12. Equinox Tree Operations

Equinox provides additional PyTree utilities that are essential for deep learning, specifically for managing state and model parameters.

1. eqx.tree_at (Functional Update)

The most common way to "mutate" an immutable PyTree. JAX arrays and Equinox modules are immutable; tree_at returns a new copy with the specified leaf modified.

import equinox as eqx

# Replace a leaf
# Syntax: eqx.tree_at(where_fn, pytree, replace_with)
new_state = eqx.tree_at(lambda s: s.weights, state, new_weights)

# Apply a function to a leaf
new_state = eqx.tree_at(lambda s: s.step, state, lambda x: x + 1)

2. eqx.partition and eqx.combine

Used to separate a PyTree into parts based on a filter function. This is critical for functions like jax.jit or jax.grad which require all inputs to be JAX arrays (unless marked as static).

# Partition into JAX-compatible arrays and "static" metadata (strings, bools, etc.)
arrays, static = eqx.partition(model, eqx.is_array)
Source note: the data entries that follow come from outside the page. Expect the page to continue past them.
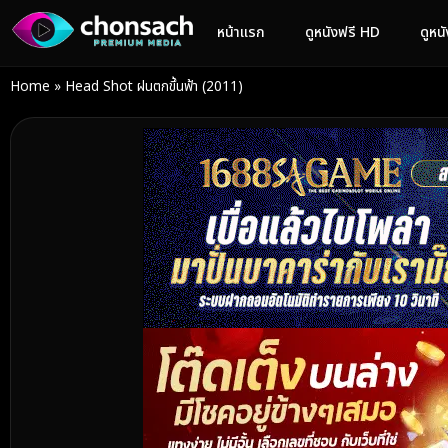
หน้าแรก
ดูหนังฟรี HD
ดูหน
Home
»
Head Shot ฝนตกขึ้นฟ้า (2011)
# Now 'arrays' can be safely passed into JAX transformations
# 'static' is usually handled by closures or marked as static in JIT

# Reconstruct the original model structure
model = eqx.combine(arrays, static)

3. eqx.tree_serialise_leaves and eqx.tree_deserialise_leaves

The standard way to save and load Equinox models. It uses safetensors under the hood if available, or numpy.

# Save model to disk
eqx.tree_serialise_leaves("model.eqx", model)

# Load from disk
# Requires a 'template' model that has the exact same structure as the saved one.
model = eqx.tree_deserialise_leaves("model.eqx", model)

4. Filtering Utilities

Equinox provides predicates to help with partitioning and mapping.

Predicate Description
eqx.is_array Matches any JAX array or scalar.
eqx.is_inexact_array Matches floating point JAX arrays (useful for trainable params).
eqx.is_array_like Matches arrays or things that can be converted to arrays.